Problem to work on: Each line from the first line of the entries through the line holding "12: (375, 239, 4.82)" is to be restated word for word; nothing else, and no picture, belongs in the answer.

Supplied entries:
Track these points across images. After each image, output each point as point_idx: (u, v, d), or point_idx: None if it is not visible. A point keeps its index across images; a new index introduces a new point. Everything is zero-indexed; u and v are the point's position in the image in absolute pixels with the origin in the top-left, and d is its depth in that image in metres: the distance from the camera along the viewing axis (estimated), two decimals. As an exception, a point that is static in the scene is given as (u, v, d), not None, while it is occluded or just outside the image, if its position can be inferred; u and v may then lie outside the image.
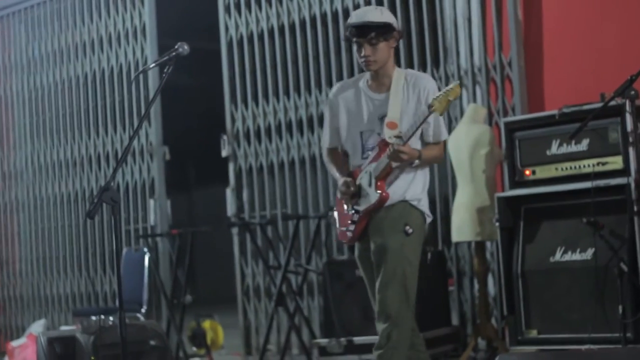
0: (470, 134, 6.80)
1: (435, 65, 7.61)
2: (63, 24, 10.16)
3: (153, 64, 4.52)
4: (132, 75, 9.48)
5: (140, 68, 9.27)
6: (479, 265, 6.93)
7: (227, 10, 8.81)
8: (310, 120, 8.34)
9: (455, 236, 6.89)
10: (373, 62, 4.83)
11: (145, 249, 8.61)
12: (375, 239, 4.82)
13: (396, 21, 4.89)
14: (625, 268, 5.68)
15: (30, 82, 10.51)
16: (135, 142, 9.33)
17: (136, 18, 9.47)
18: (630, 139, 5.67)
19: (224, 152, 8.83)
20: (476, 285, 7.13)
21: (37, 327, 9.19)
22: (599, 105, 5.72)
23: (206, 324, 8.94)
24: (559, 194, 6.12)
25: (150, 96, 9.19)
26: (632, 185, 5.59)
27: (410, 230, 4.77)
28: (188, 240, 8.29)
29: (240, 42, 8.76)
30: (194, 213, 19.19)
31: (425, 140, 4.88)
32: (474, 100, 7.32)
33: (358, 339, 6.87)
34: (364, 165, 4.89)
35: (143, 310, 8.26)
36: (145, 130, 9.31)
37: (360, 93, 4.95)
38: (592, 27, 6.94)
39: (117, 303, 4.96)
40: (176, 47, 4.42)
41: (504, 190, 6.67)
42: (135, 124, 9.41)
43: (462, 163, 6.81)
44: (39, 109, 10.42)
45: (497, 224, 6.36)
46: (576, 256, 6.06)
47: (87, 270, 9.92)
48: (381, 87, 4.91)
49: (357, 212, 4.90)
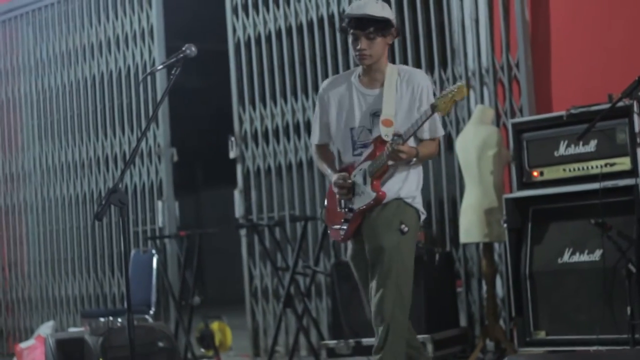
0: (478, 136, 6.79)
1: (443, 66, 7.60)
2: (71, 26, 10.17)
3: (161, 66, 4.52)
4: (140, 77, 9.48)
5: (148, 70, 9.28)
6: (487, 266, 6.92)
7: (235, 11, 8.81)
8: (317, 122, 8.33)
9: (463, 237, 6.88)
10: (368, 57, 4.74)
11: (154, 251, 8.61)
12: (370, 239, 4.76)
13: (394, 17, 4.82)
14: (633, 269, 5.66)
15: (38, 84, 10.52)
16: (143, 144, 9.33)
17: (144, 20, 9.48)
18: (638, 140, 5.67)
19: (232, 154, 8.82)
20: (484, 287, 7.11)
21: (46, 329, 9.19)
22: (607, 106, 5.71)
23: (214, 326, 8.92)
24: (567, 195, 6.10)
25: (158, 98, 9.19)
26: (640, 186, 5.59)
27: (405, 229, 4.71)
28: (196, 241, 8.29)
29: (247, 44, 8.77)
30: (202, 215, 19.20)
31: (420, 137, 4.78)
32: (482, 101, 7.31)
33: (366, 340, 6.84)
34: (357, 162, 4.81)
35: (151, 311, 8.26)
36: (153, 132, 9.32)
37: (352, 88, 4.86)
38: (600, 27, 6.92)
39: (125, 305, 4.95)
40: (184, 48, 4.43)
41: (511, 192, 6.65)
42: (143, 126, 9.41)
43: (470, 164, 6.80)
44: (46, 111, 10.43)
45: (505, 225, 6.35)
46: (584, 257, 6.04)
47: (96, 272, 9.92)
48: (373, 82, 4.83)
49: (351, 210, 4.82)
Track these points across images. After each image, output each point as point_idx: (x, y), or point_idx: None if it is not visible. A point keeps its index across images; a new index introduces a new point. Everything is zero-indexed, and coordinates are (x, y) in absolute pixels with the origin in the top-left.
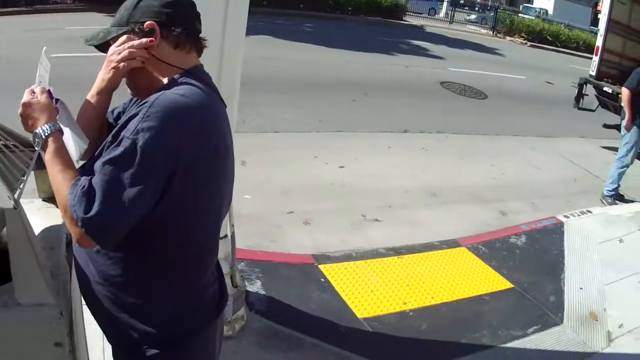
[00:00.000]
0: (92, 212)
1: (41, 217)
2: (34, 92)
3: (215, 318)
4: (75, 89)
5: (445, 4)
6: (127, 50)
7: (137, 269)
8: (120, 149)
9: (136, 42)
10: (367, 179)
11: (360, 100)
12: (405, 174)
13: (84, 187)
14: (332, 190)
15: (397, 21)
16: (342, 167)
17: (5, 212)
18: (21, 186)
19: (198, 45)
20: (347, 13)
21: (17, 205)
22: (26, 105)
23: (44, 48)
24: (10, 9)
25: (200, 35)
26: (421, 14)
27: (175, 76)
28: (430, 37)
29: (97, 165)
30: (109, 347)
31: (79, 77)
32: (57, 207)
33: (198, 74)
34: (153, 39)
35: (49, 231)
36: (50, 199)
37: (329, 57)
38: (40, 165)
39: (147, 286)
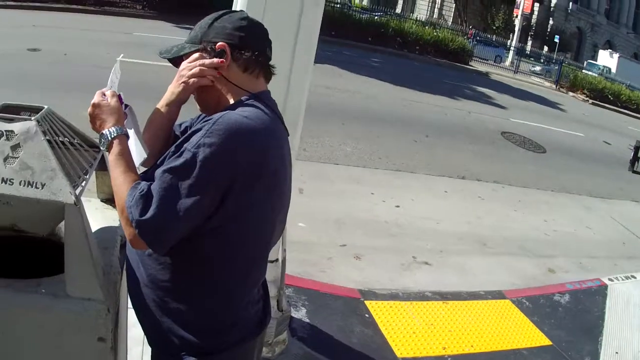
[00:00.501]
0: (147, 216)
1: (98, 217)
2: (104, 95)
3: (255, 336)
4: (137, 96)
5: (511, 52)
6: (198, 68)
7: (184, 277)
8: (180, 160)
9: (207, 61)
10: (422, 221)
11: (421, 141)
12: (459, 220)
13: (142, 190)
14: (386, 228)
15: (462, 65)
16: (397, 206)
17: (65, 207)
18: (83, 184)
19: (267, 72)
20: (414, 51)
21: (78, 202)
22: (96, 106)
23: (121, 55)
24: (78, 7)
25: (270, 62)
26: (487, 60)
27: (243, 98)
28: (495, 84)
29: (158, 172)
30: (147, 352)
31: (142, 84)
32: (114, 208)
33: (264, 99)
34: (223, 60)
35: (105, 231)
36: (108, 200)
37: (394, 93)
38: (102, 167)
39: (192, 295)
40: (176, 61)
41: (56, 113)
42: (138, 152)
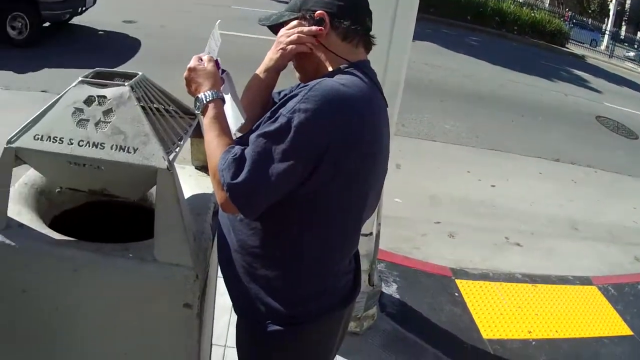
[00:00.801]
0: (239, 179)
1: (192, 183)
2: (201, 59)
3: (343, 307)
4: (233, 68)
5: (606, 36)
6: (296, 35)
7: (275, 243)
8: (275, 125)
9: (306, 28)
10: (516, 201)
11: (517, 121)
12: (552, 202)
13: (235, 154)
14: (481, 207)
15: (559, 47)
16: (493, 185)
17: (157, 172)
18: (177, 150)
19: (367, 41)
20: (512, 32)
21: (171, 167)
22: (191, 70)
23: (218, 21)
24: None
25: (370, 33)
26: (583, 43)
27: (341, 66)
28: (590, 68)
29: (252, 137)
30: (234, 322)
31: (238, 56)
32: (209, 175)
33: (363, 68)
34: (322, 27)
35: (197, 198)
36: (202, 167)
37: (491, 72)
38: (197, 134)
39: (281, 261)
40: (275, 29)
41: (150, 80)
42: (235, 118)
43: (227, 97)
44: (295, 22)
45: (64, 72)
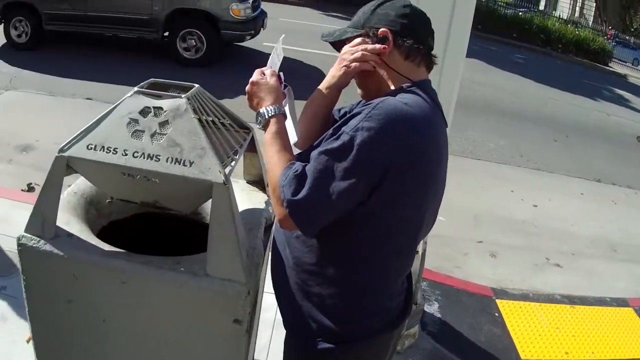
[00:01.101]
0: (299, 196)
1: (244, 198)
2: (264, 73)
3: (394, 328)
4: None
5: None
6: (360, 52)
7: (330, 261)
8: (338, 143)
9: (370, 46)
10: (557, 222)
11: (561, 141)
12: (592, 223)
13: (296, 171)
14: (523, 227)
15: (602, 66)
16: (535, 205)
17: (214, 186)
18: (232, 163)
19: (428, 61)
20: (556, 49)
21: (227, 181)
22: (254, 84)
23: (282, 35)
24: None
25: (432, 52)
26: (625, 62)
27: (404, 85)
28: (633, 88)
29: (314, 153)
30: (276, 337)
31: (290, 69)
32: (260, 190)
33: (425, 88)
34: (386, 46)
35: (249, 213)
36: (254, 182)
37: (536, 91)
38: (251, 148)
39: (337, 280)
40: (337, 45)
41: (206, 92)
42: (290, 134)
43: (287, 112)
44: (359, 40)
45: None
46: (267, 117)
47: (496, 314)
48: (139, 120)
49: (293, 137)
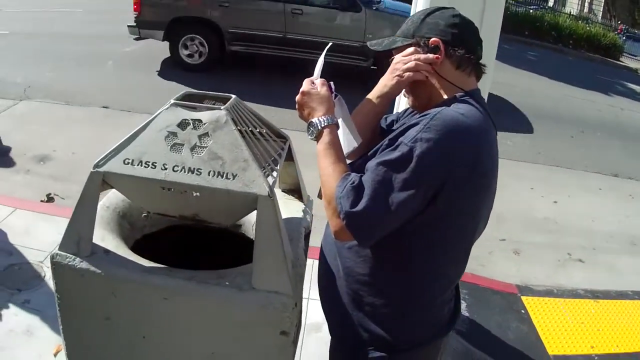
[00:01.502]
0: (358, 208)
1: (281, 207)
2: (313, 83)
3: (444, 335)
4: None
5: None
6: (413, 62)
7: (384, 272)
8: (396, 154)
9: (423, 56)
10: (577, 217)
11: (577, 136)
12: (611, 219)
13: (354, 182)
14: (545, 224)
15: (613, 61)
16: (555, 202)
17: (258, 198)
18: (274, 174)
19: (478, 70)
20: (567, 46)
21: (272, 193)
22: (305, 94)
23: (330, 44)
24: None
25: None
26: (636, 56)
27: (457, 95)
28: None
29: (371, 164)
30: (307, 342)
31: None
32: (296, 199)
33: (476, 97)
34: (438, 56)
35: (289, 223)
36: (289, 190)
37: (550, 87)
38: (287, 157)
39: (390, 290)
40: (386, 54)
41: (243, 102)
42: (347, 142)
43: (340, 122)
44: (411, 49)
45: None
46: (320, 127)
47: (522, 311)
48: (177, 134)
49: (352, 143)
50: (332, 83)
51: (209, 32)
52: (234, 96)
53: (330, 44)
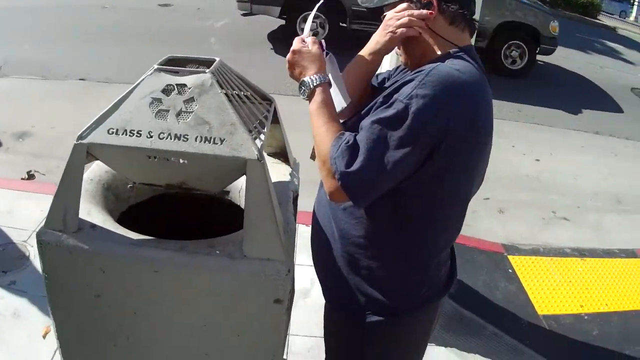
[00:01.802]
0: (354, 167)
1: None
2: (304, 41)
3: (441, 297)
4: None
5: (635, 7)
6: (406, 18)
7: (379, 232)
8: (391, 111)
9: (416, 12)
10: (560, 175)
11: (556, 94)
12: (595, 176)
13: (348, 141)
14: (528, 182)
15: (591, 19)
16: (537, 160)
17: (247, 163)
18: (262, 137)
19: (471, 26)
20: (544, 3)
21: (261, 157)
22: (296, 52)
23: (320, 1)
24: None
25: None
26: (613, 15)
27: (451, 51)
28: (622, 40)
29: (365, 123)
30: (297, 309)
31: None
32: (283, 162)
33: (471, 54)
34: (432, 11)
35: (277, 187)
36: (276, 154)
37: None
38: (273, 119)
39: (385, 251)
40: (377, 11)
41: (227, 65)
42: (337, 102)
43: (331, 80)
44: (404, 5)
45: None
46: (312, 86)
47: (509, 270)
48: (162, 100)
49: (342, 103)
50: (323, 41)
51: (330, 10)
52: (218, 59)
53: (321, 1)
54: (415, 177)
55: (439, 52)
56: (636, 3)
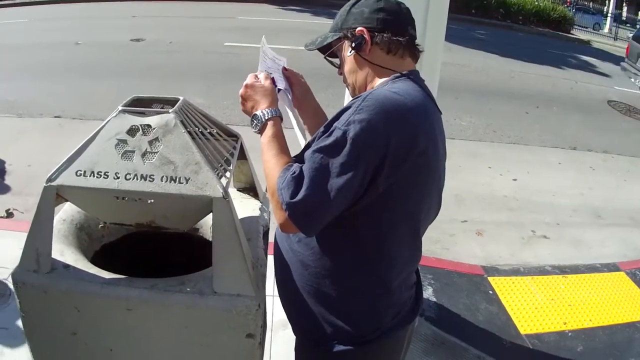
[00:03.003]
0: (298, 198)
1: (237, 206)
2: (257, 77)
3: (408, 323)
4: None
5: (609, 19)
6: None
7: (335, 261)
8: (331, 139)
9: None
10: (538, 193)
11: (532, 112)
12: (574, 192)
13: (294, 172)
14: (506, 202)
15: (564, 34)
16: (515, 179)
17: (213, 201)
18: (227, 175)
19: (413, 51)
20: (517, 22)
21: (226, 195)
22: (249, 87)
23: (263, 36)
24: None
25: (416, 41)
26: (586, 28)
27: (391, 77)
28: (597, 53)
29: (307, 153)
30: (275, 340)
31: (248, 65)
32: (252, 197)
33: (413, 78)
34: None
35: (246, 222)
36: (245, 189)
37: (501, 65)
38: (240, 155)
39: (343, 279)
40: (323, 50)
41: (191, 103)
42: (300, 131)
43: (290, 113)
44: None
45: None
46: (264, 120)
47: (490, 292)
48: (127, 141)
49: (303, 133)
50: (275, 76)
51: None
52: (181, 98)
53: (264, 37)
54: (361, 202)
55: (380, 80)
56: (610, 15)
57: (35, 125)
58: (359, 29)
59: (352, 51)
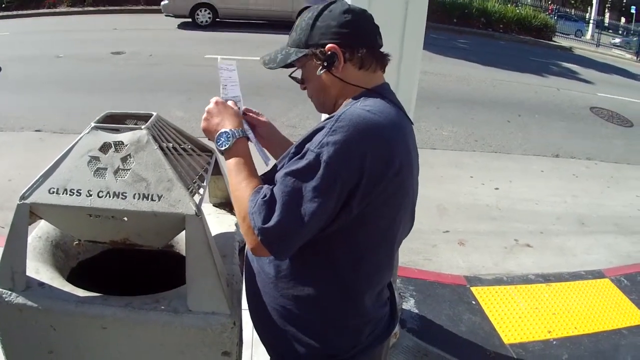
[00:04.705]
0: (271, 223)
1: (213, 222)
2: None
3: (383, 340)
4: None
5: (591, 26)
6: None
7: (308, 283)
8: (304, 162)
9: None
10: (521, 202)
11: (514, 121)
12: (557, 200)
13: (265, 196)
14: (488, 212)
15: (546, 41)
16: (497, 188)
17: (186, 218)
18: (201, 191)
19: (382, 61)
20: (498, 30)
21: (199, 212)
22: (219, 104)
23: (218, 58)
24: (157, 7)
25: (382, 49)
26: (568, 35)
27: (362, 92)
28: (579, 59)
29: (279, 175)
30: (257, 354)
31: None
32: (228, 212)
33: (383, 93)
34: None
35: (222, 238)
36: (220, 204)
37: (483, 74)
38: (215, 171)
39: (317, 301)
40: (286, 66)
41: (164, 119)
42: (263, 157)
43: (252, 136)
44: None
45: None
46: (234, 138)
47: (473, 302)
48: (100, 158)
49: (267, 159)
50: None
51: None
52: (154, 113)
53: (219, 58)
54: (334, 225)
55: (351, 98)
56: (592, 21)
57: (16, 139)
58: (329, 45)
59: (323, 69)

Result of the exercise:
Track these points across images. After each image, output each point as point_idx: (u, v, d), or point_idx: None if it is not visible. A point keeps its index across images; a new index introduces a new point. Everything is zero-indexed; u and v are the point's position in the image in absolute pixels with the origin in the top-left, and d is its depth in that image in metres: the distance from the camera along the viewing axis (estimated), two decimals. As an exception, a point that is static in the scene is given as (u, v, d), not None, while it is occluded or just outside the image, if its position can be inferred; u and v may then lie outside the image.
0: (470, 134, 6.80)
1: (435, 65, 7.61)
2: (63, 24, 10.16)
3: (153, 64, 4.52)
4: (132, 75, 9.48)
5: (140, 68, 9.27)
6: (479, 265, 6.93)
7: (227, 10, 8.81)
8: (310, 120, 8.34)
9: (455, 236, 6.89)
10: (373, 62, 4.83)
11: (145, 249, 8.61)
12: (375, 239, 4.82)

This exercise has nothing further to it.